Le texte ci-dessous est la traduction d’un original russe publié sur le site du Monastère de la Sainte Trinité, à Tcheboksar, dans l’Éparchie de Tcheboksar et Tchouvachie, et dont le Supérieur est l’Archimandrite Basile (Pasquier) (d’origine française). Une des rubriques de ce site est consacrée aux néomartyrs qui ont illuminé la Terre de Tchouvachie. Une vingtaine de cas y sont présentés. Les textes sont parfois courts, parfois très longs, toujours très factuels; il ne s’agit pas de littérature, mais de témoignage. Témoignage de foi et témoignage historique. Le texte ci-dessous concerne le saint prêtre néo-martyr Élie (Izmaïlov). On le commémore le 4/17 septembre, ainsi que le 27 janvier/9 février, avec tous les néo-martyrs et confesseurs de l’Église Orthodoxe russe.

### DONNÉES EXTRAITES
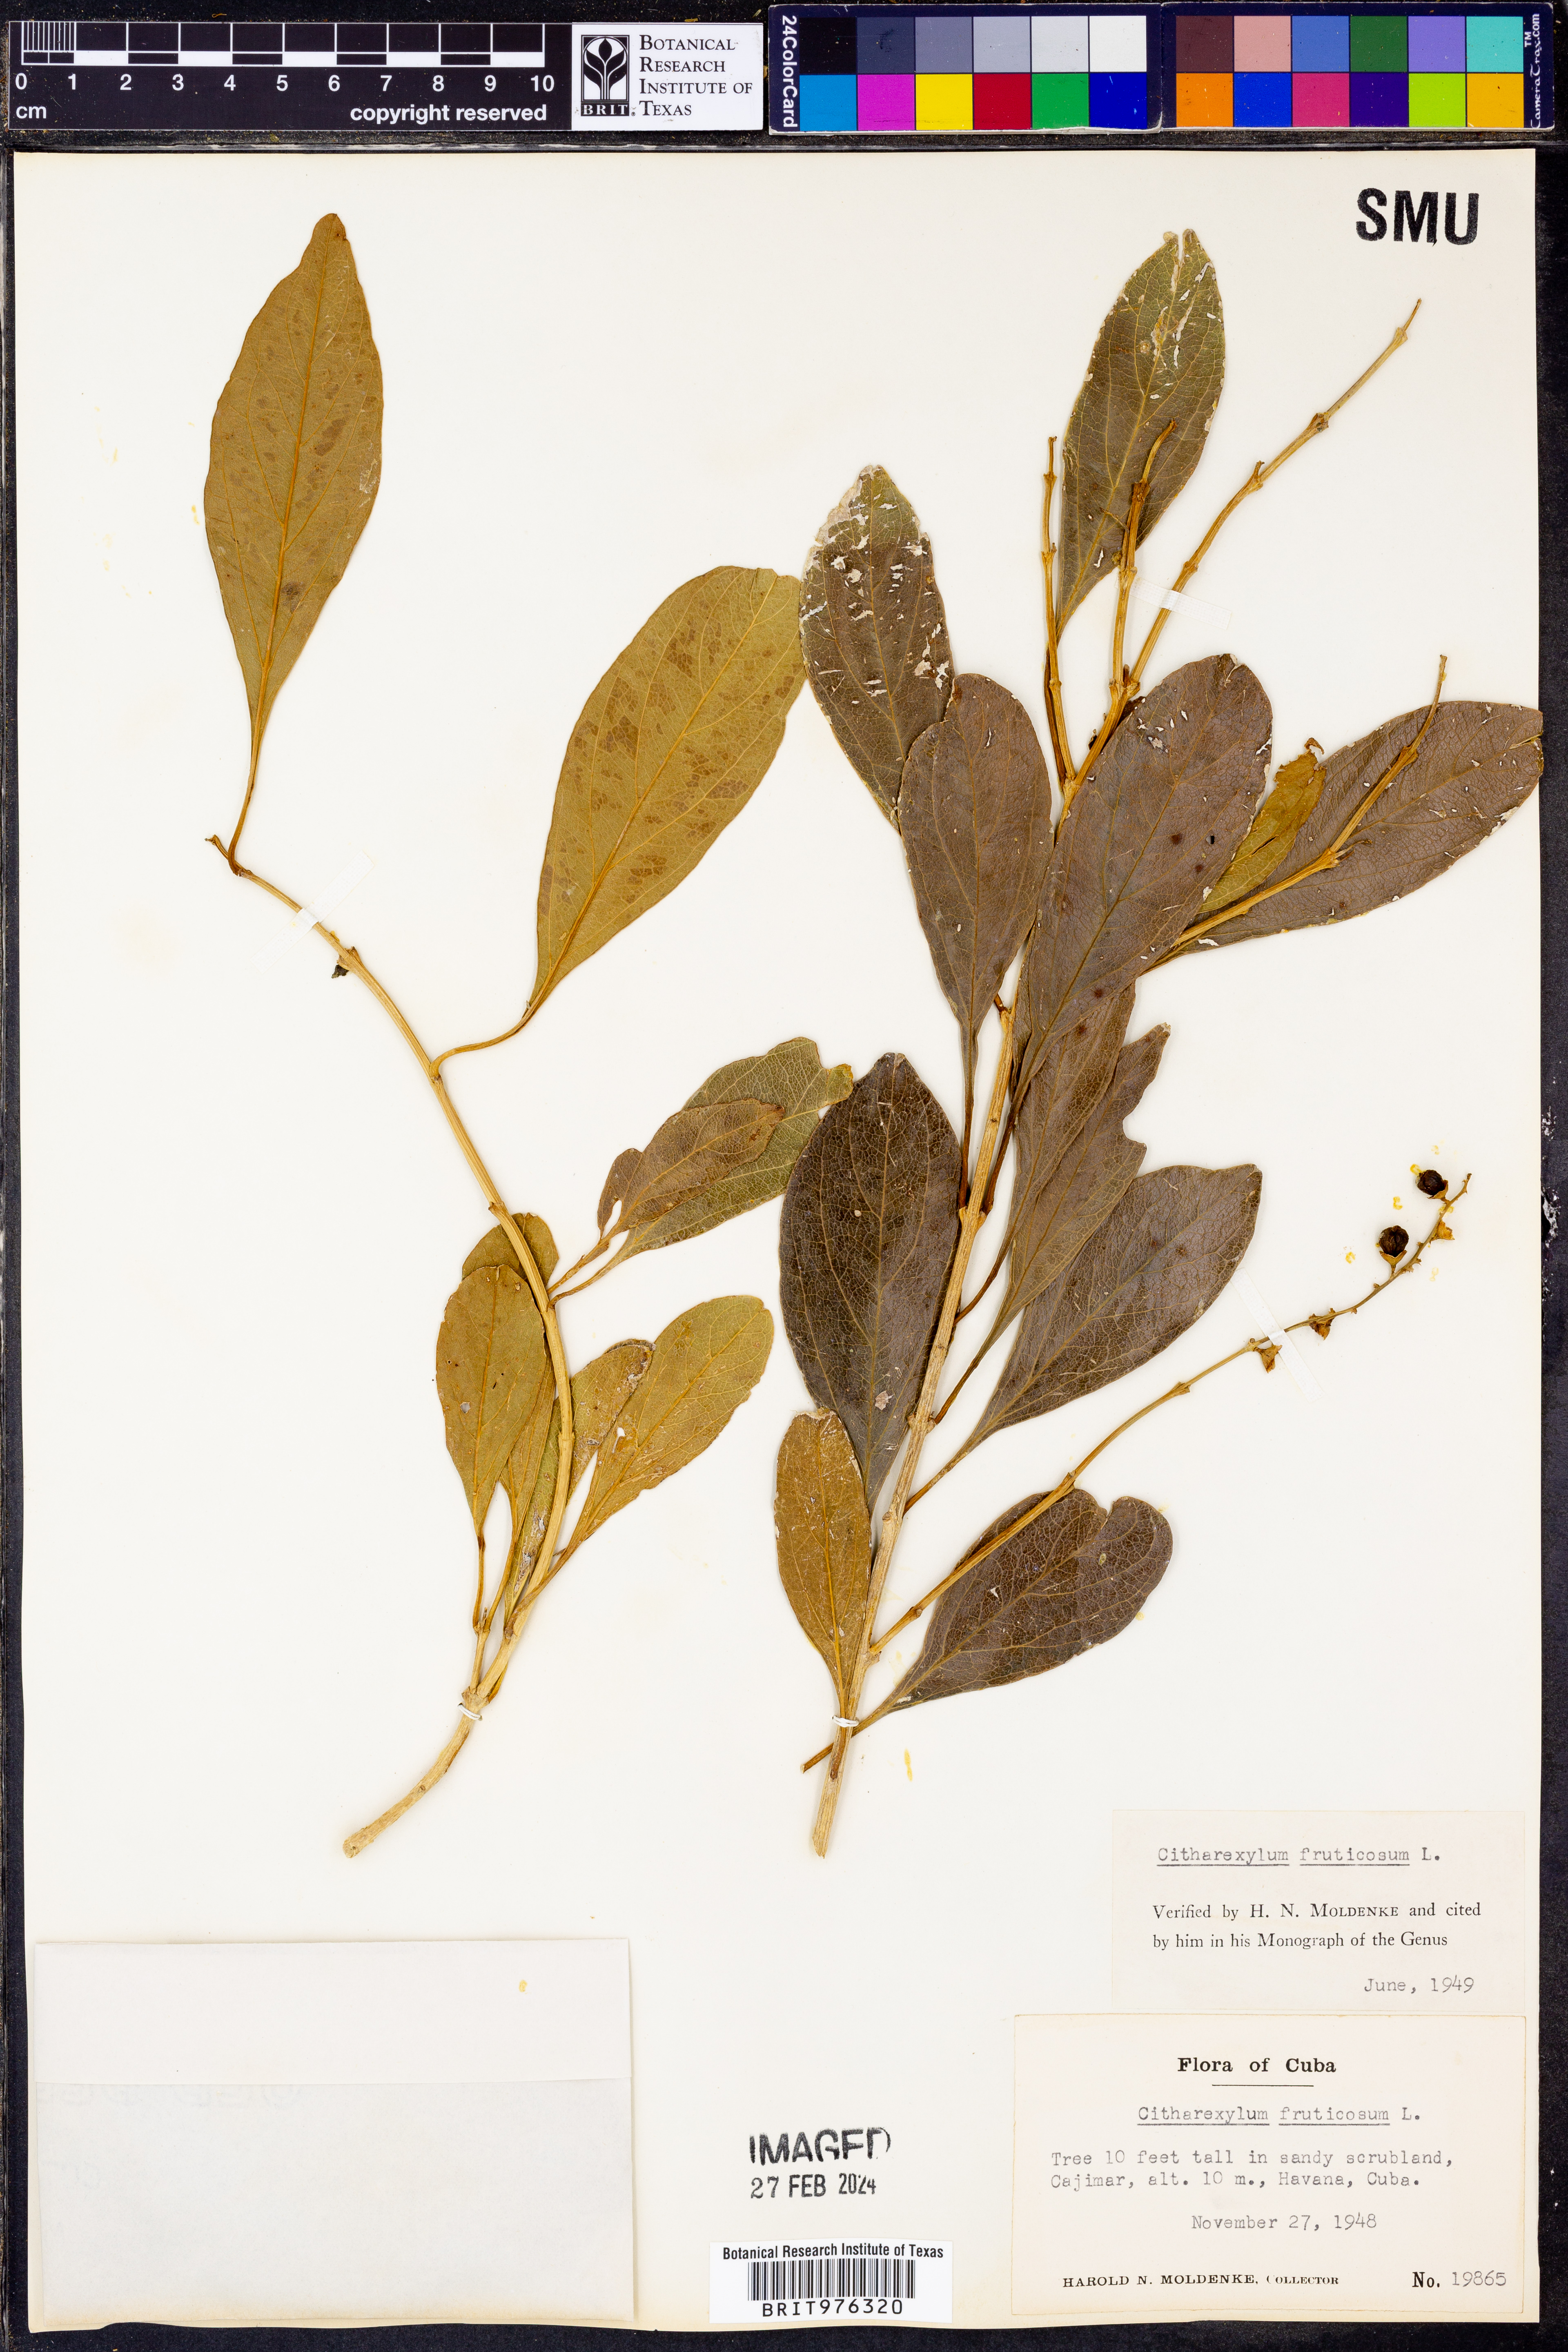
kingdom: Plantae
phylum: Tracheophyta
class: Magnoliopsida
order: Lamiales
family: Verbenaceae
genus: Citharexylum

### OBJECTIF ANNONCÉ
Dans le texte sur le néo-martyr Élie, recopiez à l'identique le passage qui s'ouvre sur les mots contenant « Le texte ci-dessous est » et se clôt sur « l’Église Orthodoxe russe. ».

### RÉPONSE ATTENDUE
Le texte ci-dessous est la traduction d’un original russe publié sur le site du Monastère de la Sainte Trinité, à Tcheboksar, dans l’Éparchie de Tcheboksar et Tchouvachie, et dont le Supérieur est l’Archimandrite Basile (Pasquier) (d’origine française). Une des rubriques de ce site est consacrée aux néomartyrs qui ont illuminé la Terre de Tchouvachie. Une vingtaine de cas y sont présentés. Les textes sont parfois courts, parfois très longs, toujours très factuels; il ne s’agit pas de littérature, mais de témoignage. Témoignage de foi et témoignage historique. Le texte ci-dessous concerne le saint prêtre néo-martyr Élie (Izmaïlov). On le commémore le 4/17 septembre, ainsi que le 27 janvier/9 février, avec tous les néo-martyrs et confesseurs de l’Église Orthodoxe russe.